Mixed with the braying of livestock and the welcome laughter of children, a new sound swirls above the village of Nakupurat in Kenya these days. It is the steady creaking of a windmill. For villager Ekiru Ewoi and the 2,000 residents here, it is a sound that reminds them daily that the hard days of thirst have passed.

"When the windmill was broken, we were going to the river," Ekiru says. "That took the whole day, from morning to evening, to get water."

Like many in Kenya's Isiolo District today, the villagers of Nakupurat have been hit by the drought gripping the country. More than three million people across Kenya are directly affected, many of them pastoralists like Ekiru whose lives depend on the grasses their livestock need to stay healthy.

Staying alive became more difficult in 2009, when the windmill that pumps water from a well in Nakupurat broke. With the next closest water source miles away in the muddy waters of the Ewaso Nyiro River, the effect on Nakupurat was catastrophic. Young men herded their livestock to greener pastures and the village school closed, forcing children to walk nearly seven miles each way to attend class at a neighboring school. Elders like Ekiru, too old to join the young men in their search for forage, struggled each day to make the arduous journey to the river.

"I used to take the livestock to the river myself," Ekiru says. "I was becoming very tired on those trips, and I was suffering from hunger and joint pain."

But in July 2011, the blades of Nakupurat's windmill began spinning again, thanks to Catholic Relief Services and its partner agency, the Vicariate Apostolic of Isiolo. Together, they're rehabilitating 27 water sources across the Isiolo District. It's all part of the 6-month Isiolo Emergency Response project. Through it, the relief service is rehabilitating sand dams, shallow wells and the Nakupurat windmill as a way to provide immediate relief for Kenyans affected by drought.

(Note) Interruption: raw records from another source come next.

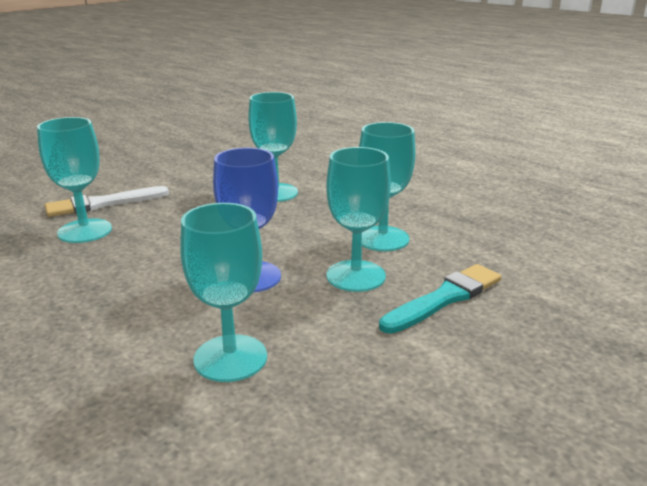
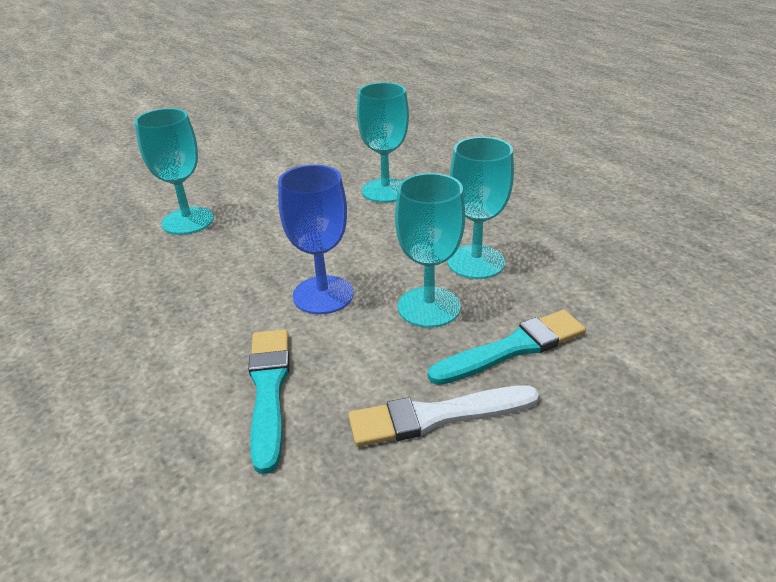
camera: 15 degrees right, 10 degrees up
white brush [45,186,169,217] -> white brush moved to [348,385,539,447]
turquoise goblet [180,203,267,382] -> turquoise brush [248,329,289,474]

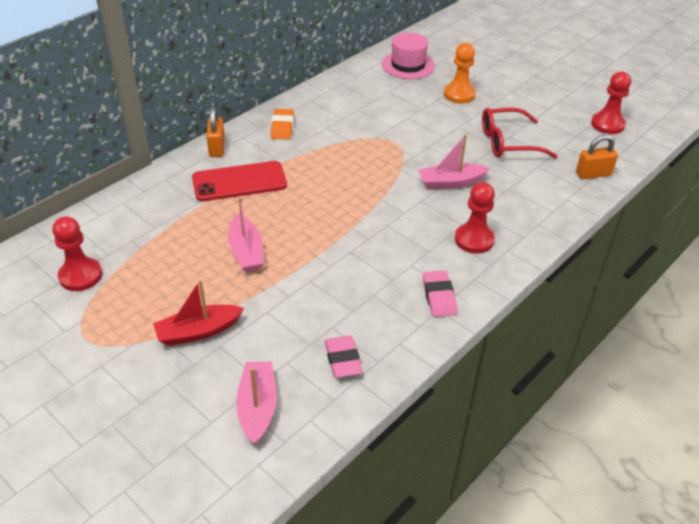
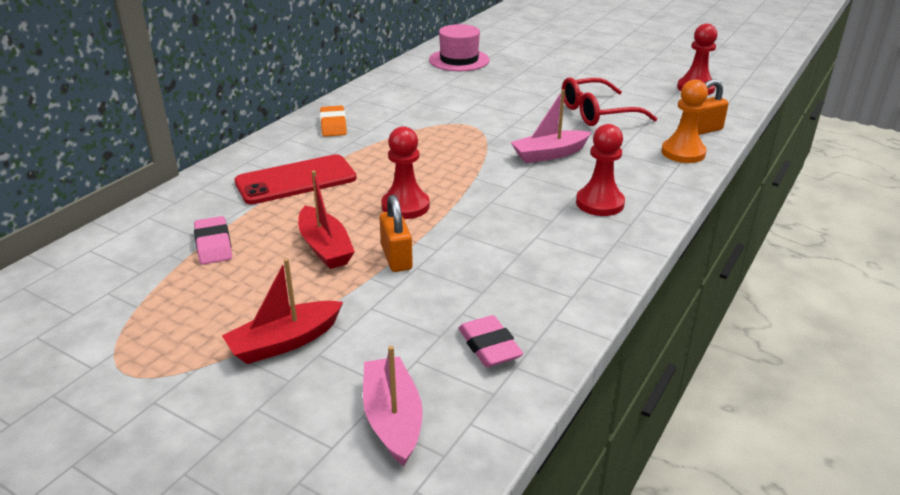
camera: 10 degrees left, 10 degrees down
red pawn [52,216,102,291] -> red pawn moved to [381,126,430,219]
orange padlock [206,107,225,157] -> orange padlock moved to [379,195,413,272]
pink boat [228,197,264,272] -> red boat [298,171,355,269]
pink eraser [423,271,457,317] -> pink eraser moved to [194,216,232,264]
orange pawn [444,43,476,104] -> orange pawn moved to [662,79,708,163]

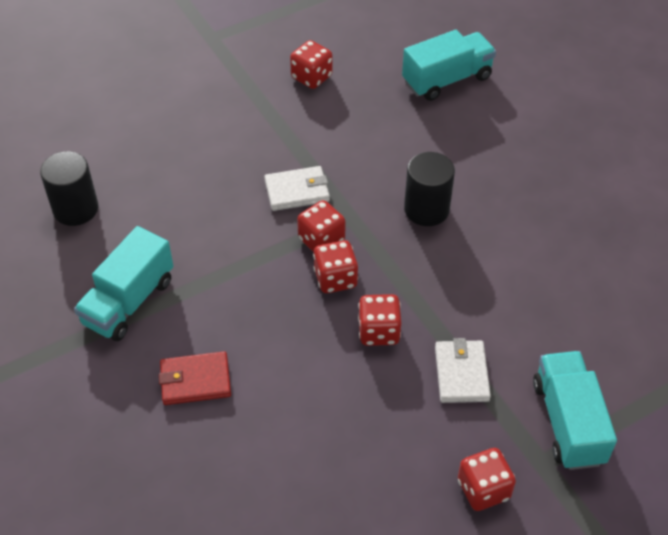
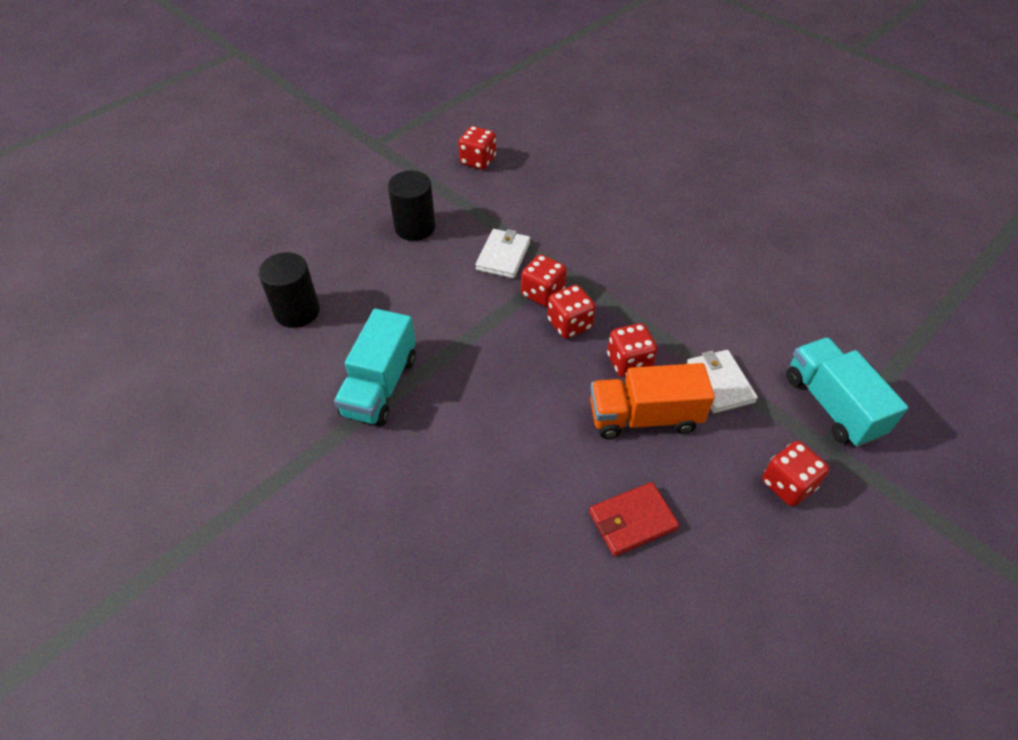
camera: 15 degrees left, 0 degrees up
red wallet [159,351,231,405] -> red wallet moved to [589,482,679,556]
white wallet [264,166,330,211] -> white wallet turned 45 degrees counterclockwise [475,229,530,278]
turquoise truck [402,30,496,101] -> none
black cylinder [404,152,455,226] -> black cylinder moved to [388,171,435,241]
none -> orange truck [590,363,715,439]

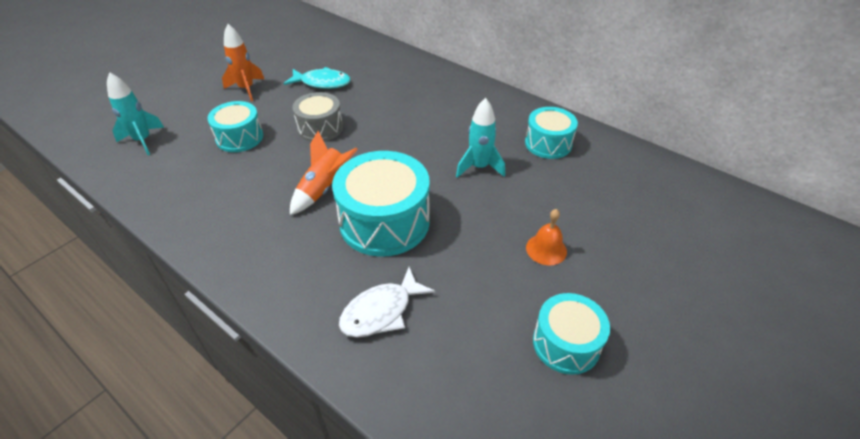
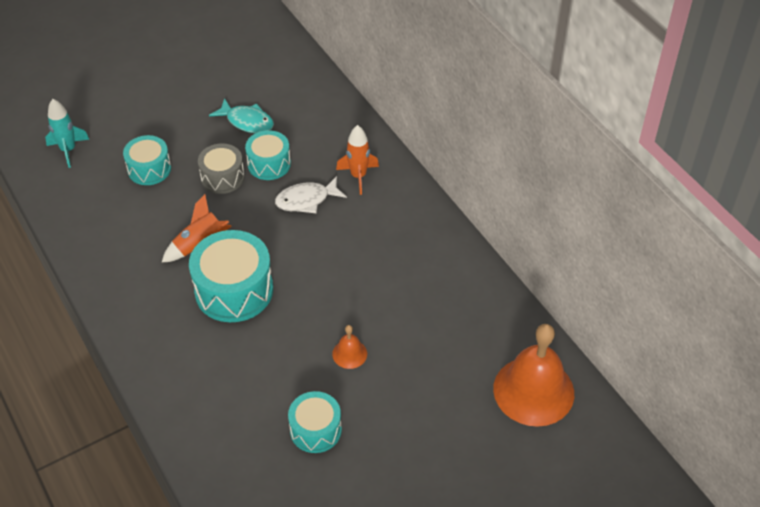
camera: 20 degrees right, 5 degrees up
orange rocket [222,24,264,101] -> orange rocket moved to [336,125,379,195]
white fish [339,267,435,338] -> white fish moved to [275,176,347,213]
turquoise rocket [456,98,505,178] -> none
turquoise drum [525,107,578,159] -> turquoise drum moved to [245,130,291,180]
none -> orange bell [493,324,574,427]

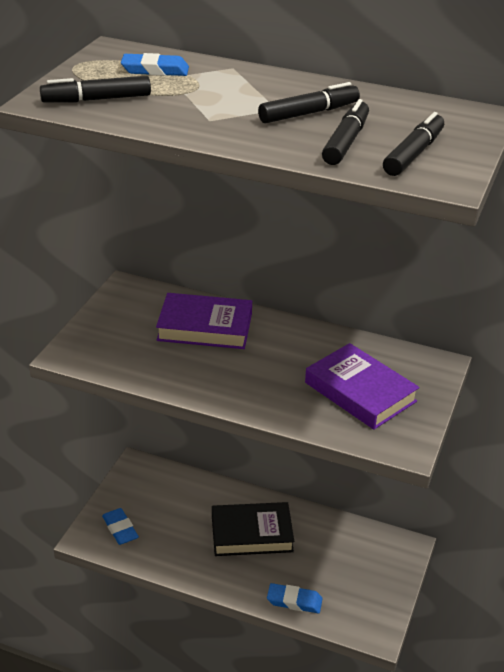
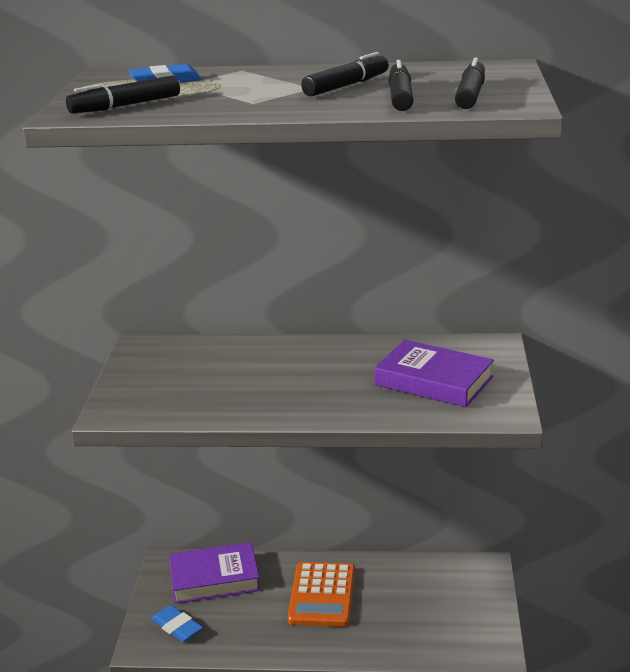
camera: 15 degrees left, 10 degrees down
purple book [156,293,252,349] -> purple book moved to [169,542,260,604]
black book [212,502,294,556] -> orange calculator [288,562,355,627]
blue eraser [267,583,322,613] -> none

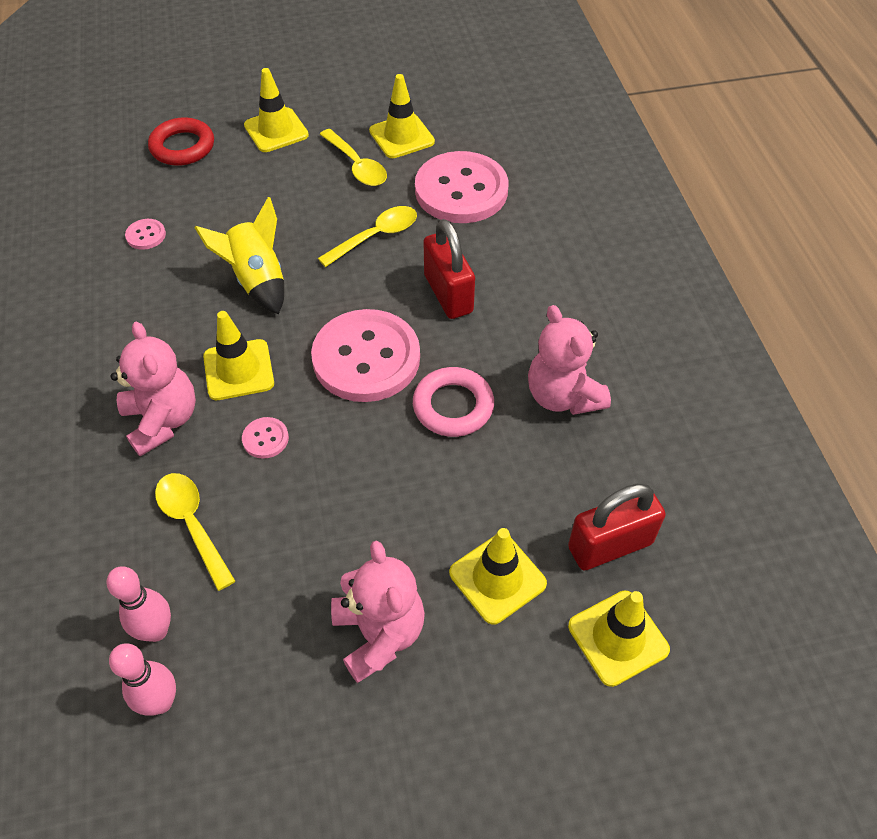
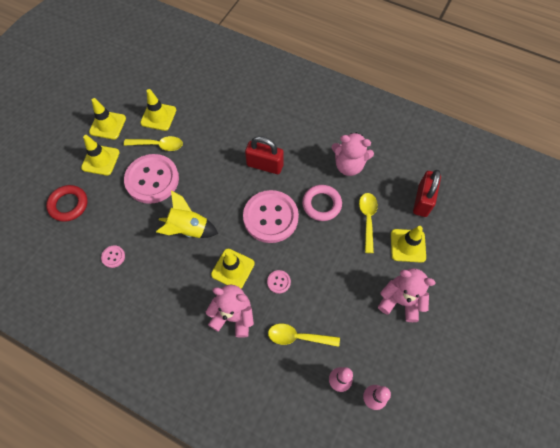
camera: 50 degrees left, 10 degrees up
yellow spoon [318,206,417,267] -> yellow spoon moved to [359,193,378,253]
pink button [415,151,508,223] -> pink button moved to [124,154,179,204]
yellow traffic cone [568,591,670,687] -> yellow traffic cone moved to [89,98,126,140]

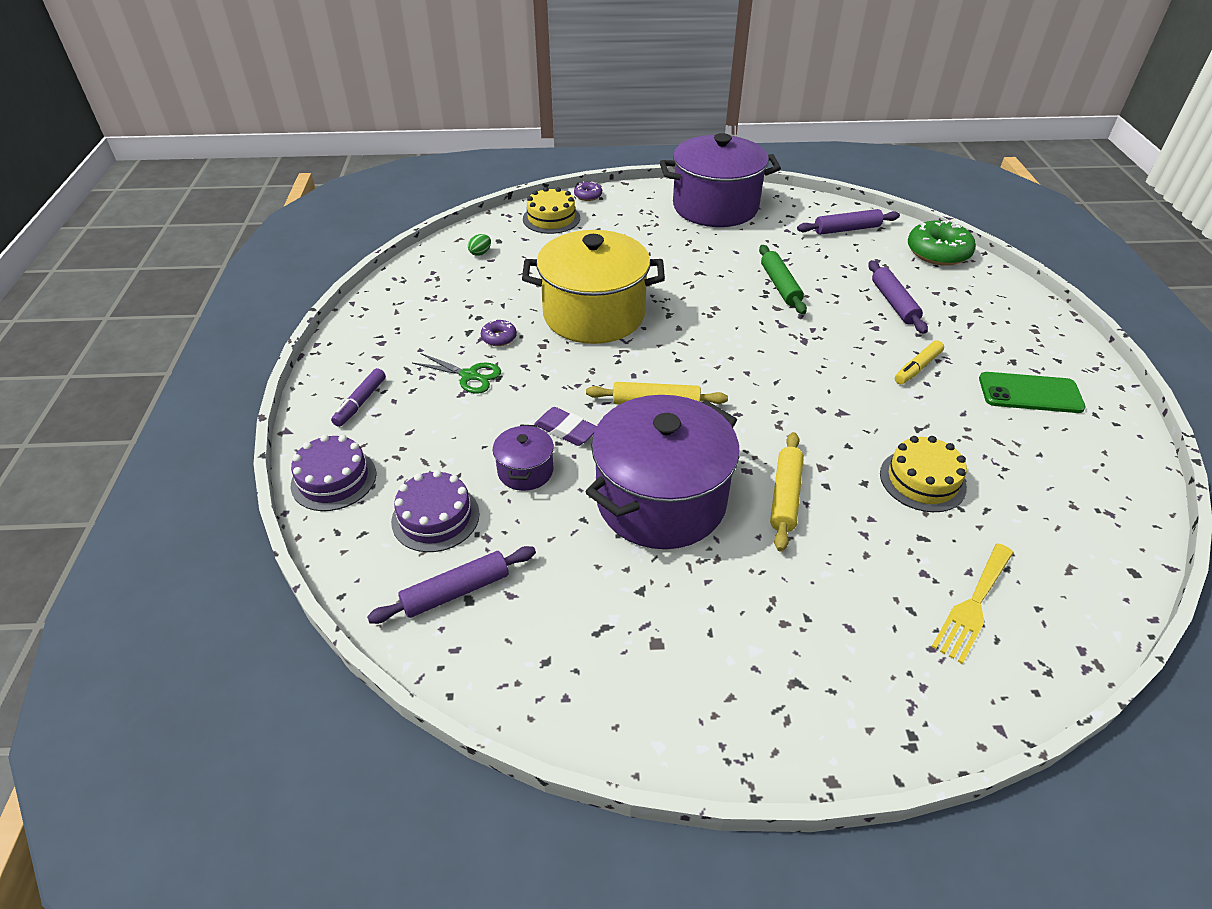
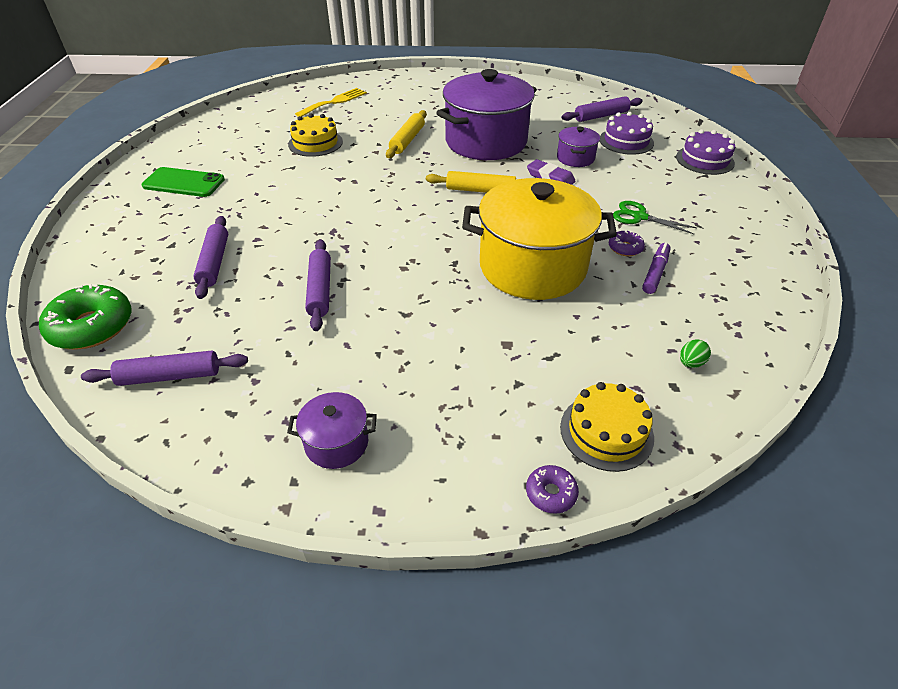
camera: 175 degrees left, 0 degrees up
purple marker [331,368,386,427] -> purple marker moved to [642,242,671,294]
purple pot [660,133,781,227] -> purple pot [287,392,377,469], size x0.45
green rolling pin [759,245,807,314] -> purple rolling pin [305,240,331,331]
yellow marker [895,340,944,384] -> none

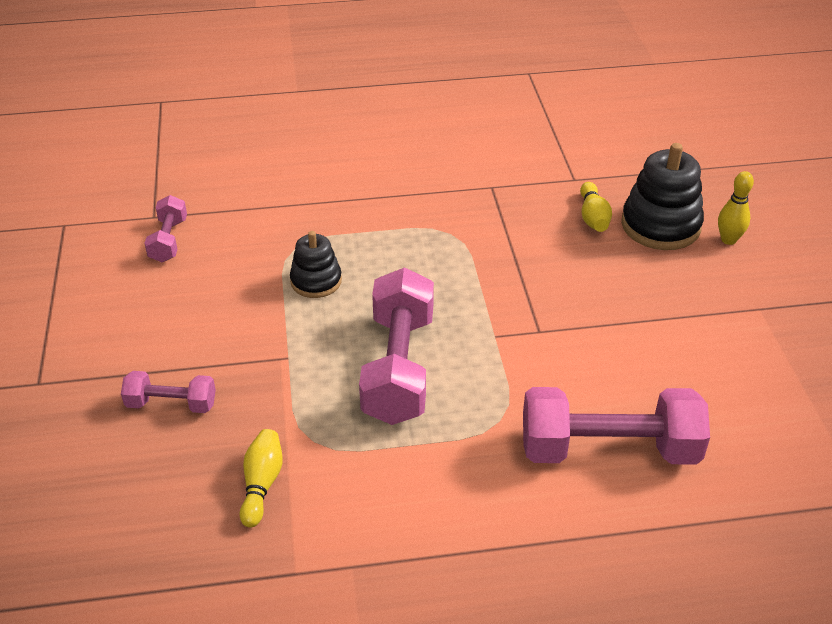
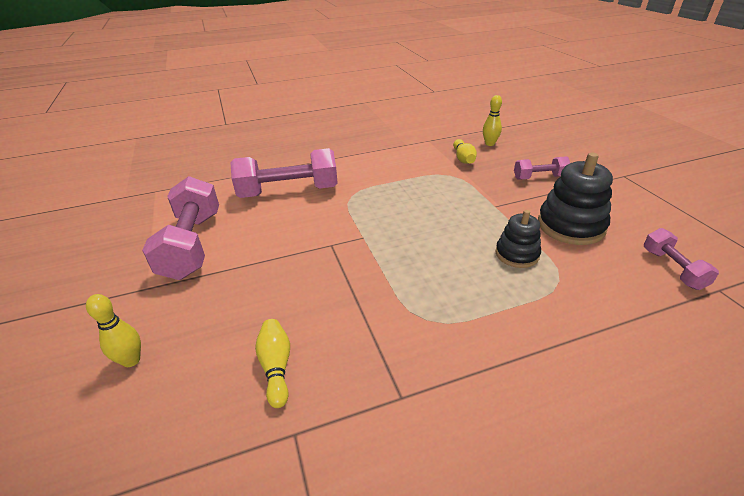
camera: 170 degrees right, 5 degrees down
pink dumbbell [359,267,434,425] -> pink dumbbell moved to [142,176,219,280]
black stacking toy [621,143,704,250] -> black stacking toy moved to [538,153,613,245]
none -> yellow bowling pin [483,95,502,146]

For the villagers of Nakupurat, the effect has been dramatic. With clean water readily available, villagers wash more often and report that ailments common in areas of drought, such as diarrhea and worms, are greatly reduced. For the livestock on which these pastoralists depend, easy access to water has had an equally dramatic effect.

"Now that we are not going far away to get water, we are just able to stay near here," Ekiru says. "The livestock were getting tired and weak when they were walking long distances. But now we see they are growing strong."

He used to spend eight hours each day herding his goats to water. Now, Ekiru says he has an easy 30-minute walk. With his free time, Ekiru volunteers to look after the windmill and the attached distribution points for washing, drinking and watering livestock. Through the project, Catholic Relief Services will soon begin educating villagers on how to set up a fund to maintain the windmill.

Meanwhile, Ekiru and the villagers of Nakupurat are facing the dry season with a grim acceptance, tempered by the faith they have in their newly functional windmill. Looking out over the parched landscape around the village, Ekiru offers to the small group gathered to fetch water a simple lesson on local history.

"I have not seen drought like this for years," Ekiru says.